··· Extracted records ···

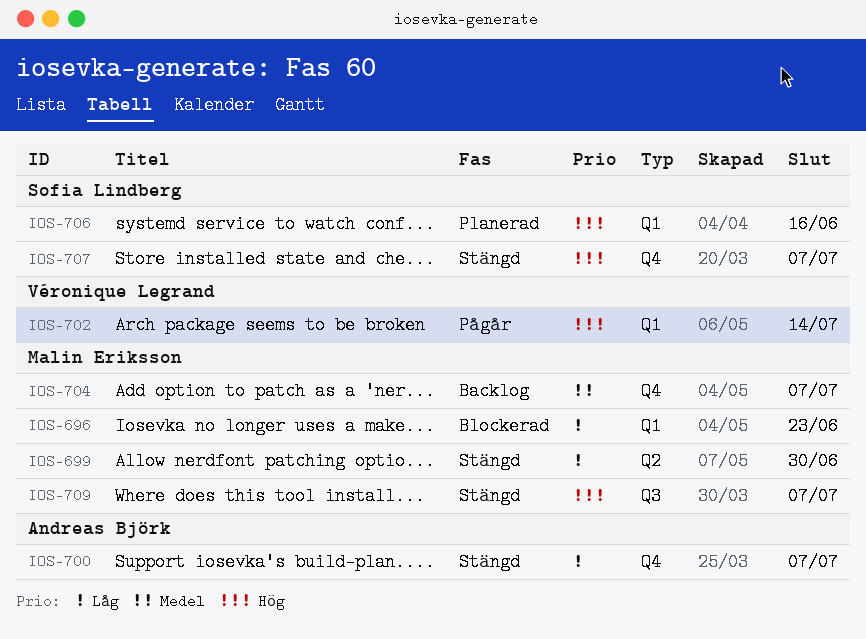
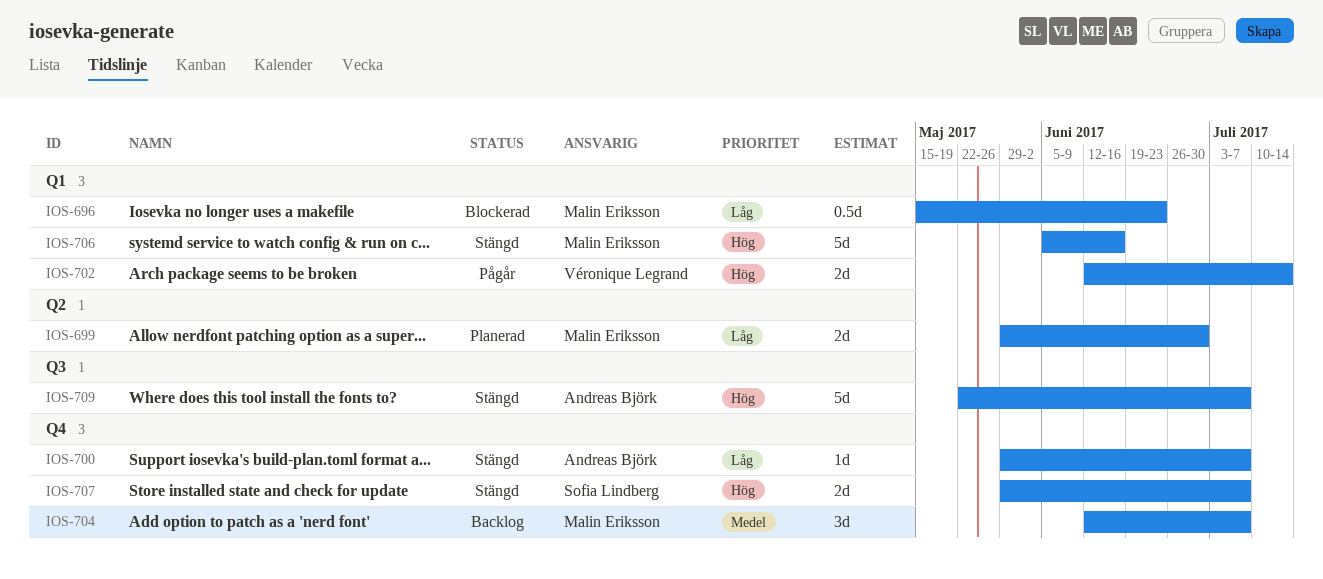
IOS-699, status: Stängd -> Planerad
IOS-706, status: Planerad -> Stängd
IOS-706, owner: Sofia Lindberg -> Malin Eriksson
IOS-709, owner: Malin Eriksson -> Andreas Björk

···
··· Extracted records ···

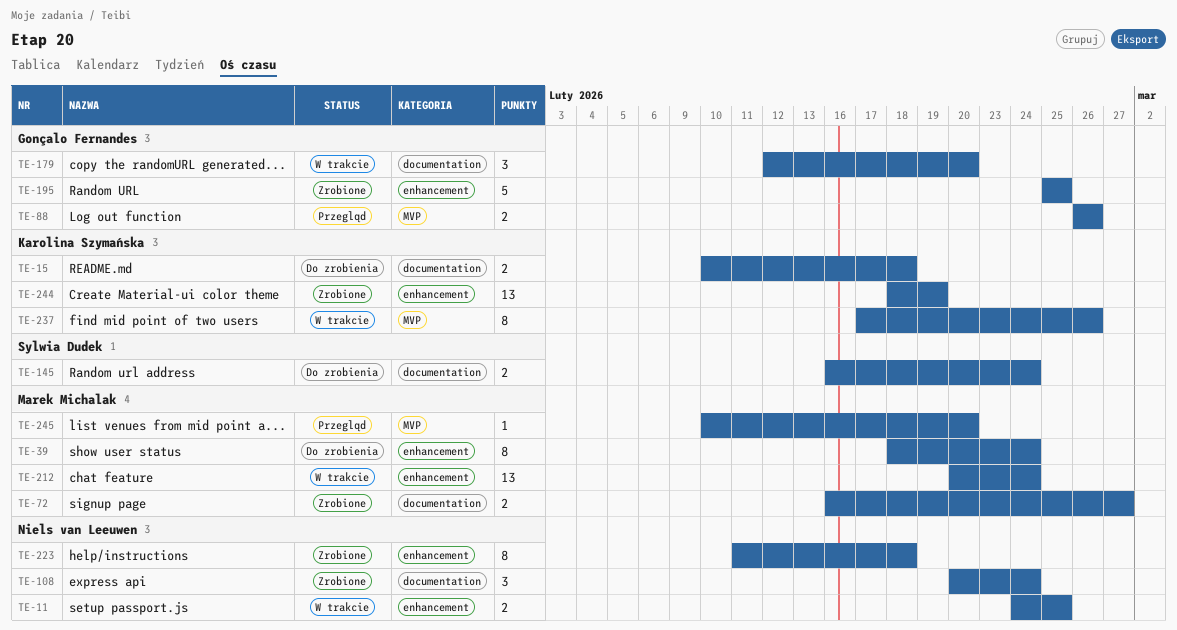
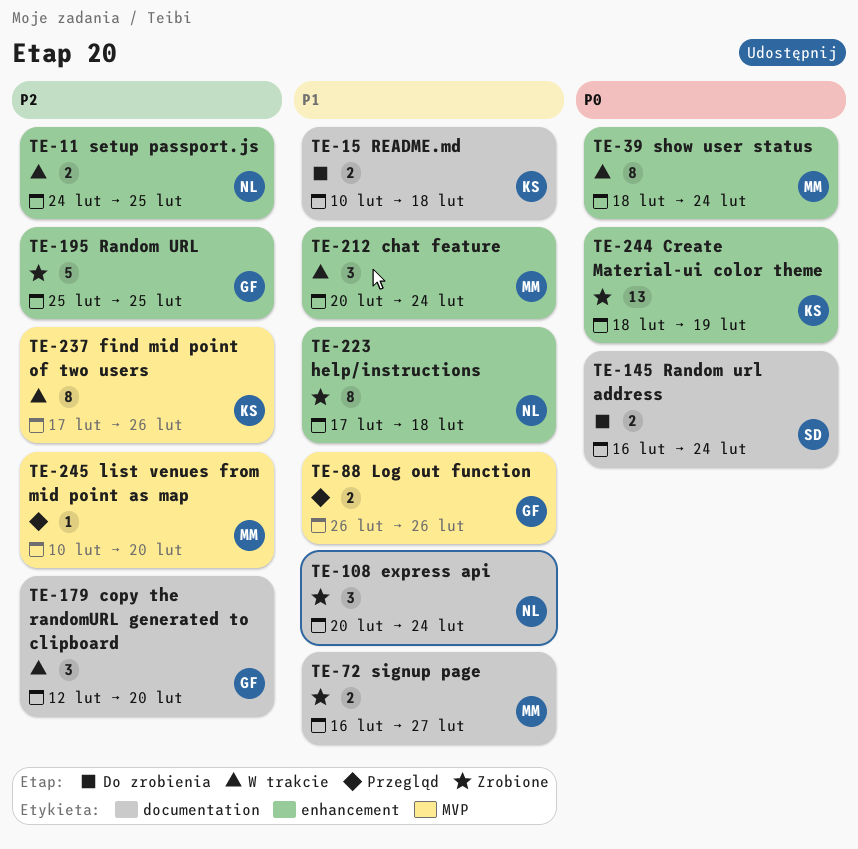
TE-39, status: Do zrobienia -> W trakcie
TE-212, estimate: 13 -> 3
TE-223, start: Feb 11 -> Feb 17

···
··· Extracted records ···

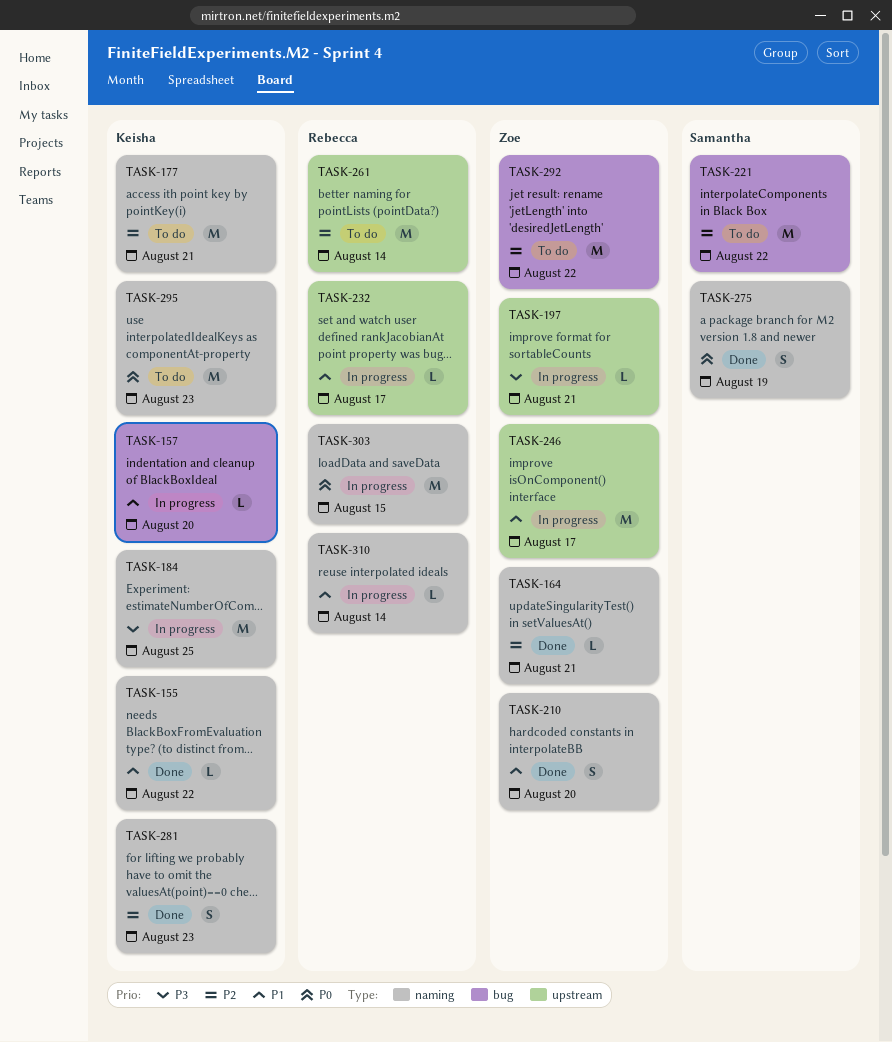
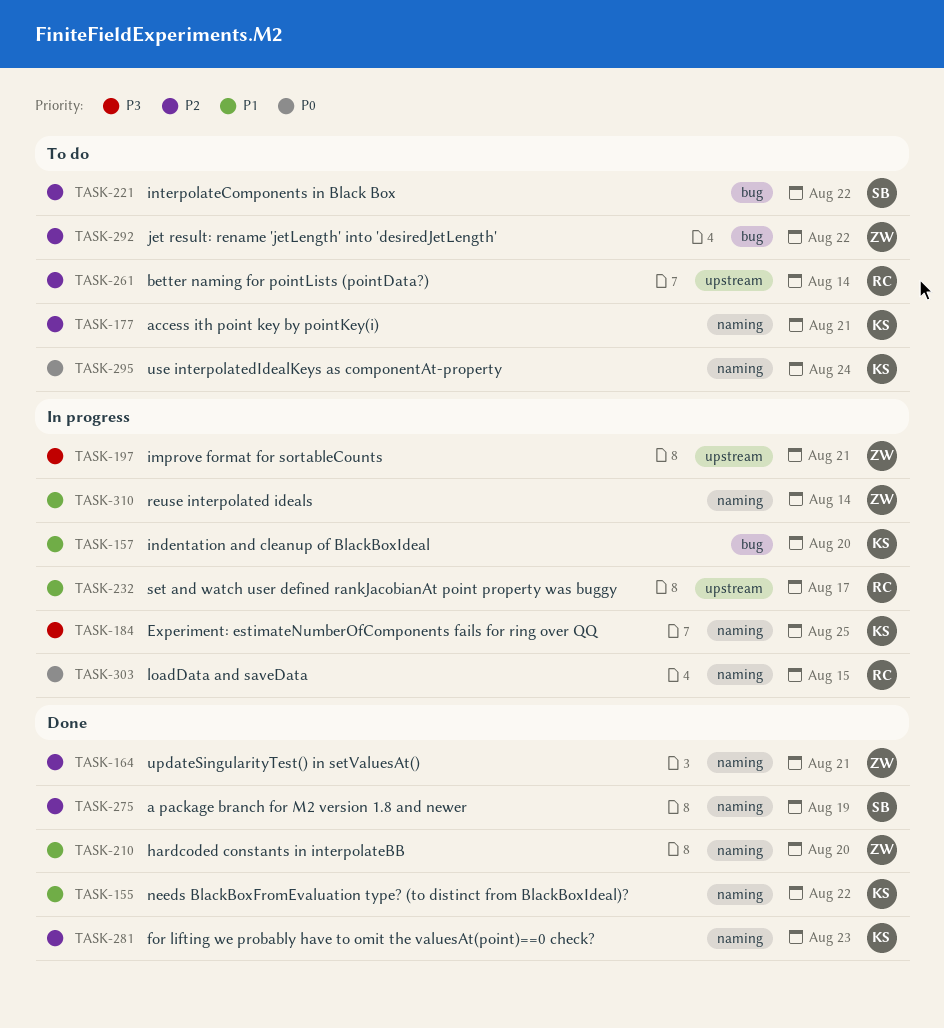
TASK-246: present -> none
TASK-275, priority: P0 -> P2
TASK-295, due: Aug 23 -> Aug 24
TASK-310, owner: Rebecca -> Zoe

···

▶ **What needs to be done**
Produce a word-for-word copy of everything above from the line holding "IOS-699, status: Stängd -> Planerad" down to the line holding "IOS-709, owner: Malin", with both of those lines kept.

▶ **Exercise solution**
IOS-699, status: Stängd -> Planerad
IOS-706, status: Planerad -> Stängd
IOS-706, owner: Sofia Lindberg -> Malin Eriksson
IOS-709, owner: Malin Eriksson -> Andreas Björk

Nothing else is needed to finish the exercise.